Hauling cast-offs from your neighbors’ trash is kind of like autoerotic asphyxiation:  It’s all fun and games until you’re well hung.

Oh yes, I’ve hung myself  well. Cimex lectularius, aka the bed bug, has taken hold of my home and lecturously clung to me, tying my noose in a rust colored bow. A creature smaller than a pencil top has wrecked my life emotionally, socially, and reduced me to semi -penury.

800px-Bed_bug,_Cimex_lectularius
S’up?

 

There are two things to do when you find you have a bedbug problem. First, tell everybody! Brag to your 1.5 friends that your previous state of having no blood relatives has been remedied by playing host to a growing family of consanguinious creatures. Your 1.5 friends may become .05 friends that are willing to touch you with a 10 ft. pole, but now you will have many bedfellows who find your society delicious.

The second thing is watch how you become as popular as a prostitute with mouth herpes on a Tuesday night. Watch as your friends inspect their domiciles as you wait with bated breath for the horror that your new family might have jumped  ship for tastier fare. You will begin to see your bug relatives in every speck of dust, feel them, and itch from them when they aren’t there. You begin to wish for a bolt of lightening to strike your apartment and incenerate your tiny family. Your new relations are about as well esteemed to you as  your Appalachian cousins, but unlike your cousins, your bed bug family won’t abandon you. Lucky you.

 

I began suspecting when I killed a tiny blood red critter  walking its merry way across my pillow. It’s a baby bed bug, I inwardly squealed. No, came my angry reply to the voice within, it’s a spider mite tracked in by one of my cats. I told my psych nurse about the sighting and she agreed with my surmise.

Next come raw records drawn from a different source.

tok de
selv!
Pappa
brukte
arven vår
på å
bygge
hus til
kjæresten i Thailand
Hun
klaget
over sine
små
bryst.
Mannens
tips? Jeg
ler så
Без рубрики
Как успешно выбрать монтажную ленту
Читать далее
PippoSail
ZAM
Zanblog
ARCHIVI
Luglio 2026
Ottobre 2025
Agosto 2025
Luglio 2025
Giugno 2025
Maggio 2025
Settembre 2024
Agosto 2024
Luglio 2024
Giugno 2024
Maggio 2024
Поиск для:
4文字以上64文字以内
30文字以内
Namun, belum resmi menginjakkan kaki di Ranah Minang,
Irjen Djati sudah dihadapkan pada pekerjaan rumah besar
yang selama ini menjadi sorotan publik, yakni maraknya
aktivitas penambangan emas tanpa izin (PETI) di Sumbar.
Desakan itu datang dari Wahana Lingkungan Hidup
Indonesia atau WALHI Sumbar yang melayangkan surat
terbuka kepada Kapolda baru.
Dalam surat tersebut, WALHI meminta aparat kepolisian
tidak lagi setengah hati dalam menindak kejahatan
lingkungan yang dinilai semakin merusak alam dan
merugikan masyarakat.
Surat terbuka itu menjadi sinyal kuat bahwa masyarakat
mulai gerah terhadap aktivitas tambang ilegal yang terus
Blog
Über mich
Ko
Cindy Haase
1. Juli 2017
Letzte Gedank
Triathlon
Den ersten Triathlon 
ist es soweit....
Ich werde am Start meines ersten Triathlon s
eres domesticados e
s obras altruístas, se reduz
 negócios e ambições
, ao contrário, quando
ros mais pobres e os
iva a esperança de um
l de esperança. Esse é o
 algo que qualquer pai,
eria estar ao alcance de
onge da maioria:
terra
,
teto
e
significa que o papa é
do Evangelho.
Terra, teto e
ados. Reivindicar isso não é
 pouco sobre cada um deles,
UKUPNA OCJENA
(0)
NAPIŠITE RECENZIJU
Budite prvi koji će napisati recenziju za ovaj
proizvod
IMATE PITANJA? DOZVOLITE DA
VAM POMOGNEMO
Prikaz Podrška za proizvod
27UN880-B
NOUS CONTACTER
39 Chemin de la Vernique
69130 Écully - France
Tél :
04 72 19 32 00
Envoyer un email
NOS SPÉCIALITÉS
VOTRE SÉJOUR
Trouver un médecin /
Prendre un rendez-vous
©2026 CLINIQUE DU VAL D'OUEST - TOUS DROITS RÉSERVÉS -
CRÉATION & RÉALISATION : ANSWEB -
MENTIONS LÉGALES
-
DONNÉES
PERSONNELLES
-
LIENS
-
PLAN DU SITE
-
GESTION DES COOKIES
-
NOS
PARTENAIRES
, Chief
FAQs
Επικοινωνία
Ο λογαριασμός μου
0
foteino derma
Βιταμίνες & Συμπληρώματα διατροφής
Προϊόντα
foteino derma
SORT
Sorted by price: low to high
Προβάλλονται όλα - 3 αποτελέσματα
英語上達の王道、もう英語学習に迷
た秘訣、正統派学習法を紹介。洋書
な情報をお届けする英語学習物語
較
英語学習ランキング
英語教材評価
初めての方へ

A few nights later, I saw another insect, chubby and waddling. That’s an odd looking cucarocha.

And then December 26. D Day. I saw a bug close enough for me to grab  and I captured it alive in a pill bottle.  Oh dear God, that sure looks like an unfed bed bug. The poor little thing couldn’t keep itself right side up and flailed about so pitifully I had to stop looking at it.

I drew a bath and stripped off, afterward using jackets to keep me warm  on the couch and benzos to lull me to sleep. It’s going to be a great new year.

Much of the next day I stayed on the couch, deep in the depression only suspecting bed bugs can do to you. You know no one will want to be around you anymore, that your life is over until your home is napalmed. I looked online for stories of losing friends due to bed bugs. Of course there’s stories of lost friends and one Yahoo Answers contributor answered to the fearful friend of a bed bug sufferer, “just get new friends, eww.”

I took my prisoner, who had croaked on its own accord to a nearby exterminator. I caught one of the guys towards quitting time, and he turned up the bottle, made a face, and replied, “yeah” when I asked if it was a bed bug. I promptly went to McDonald’s and ate two Big Macs.

What is worse than a bed bug problem, you might ask. OCD, bed bugs, and mingling your worst fears into that mix. I feared telling my landlady for fear of being evicted, because around this  time last year I was threatened with eviction. I feared telling my social worker for fear of losing the assistance  I get on my rent.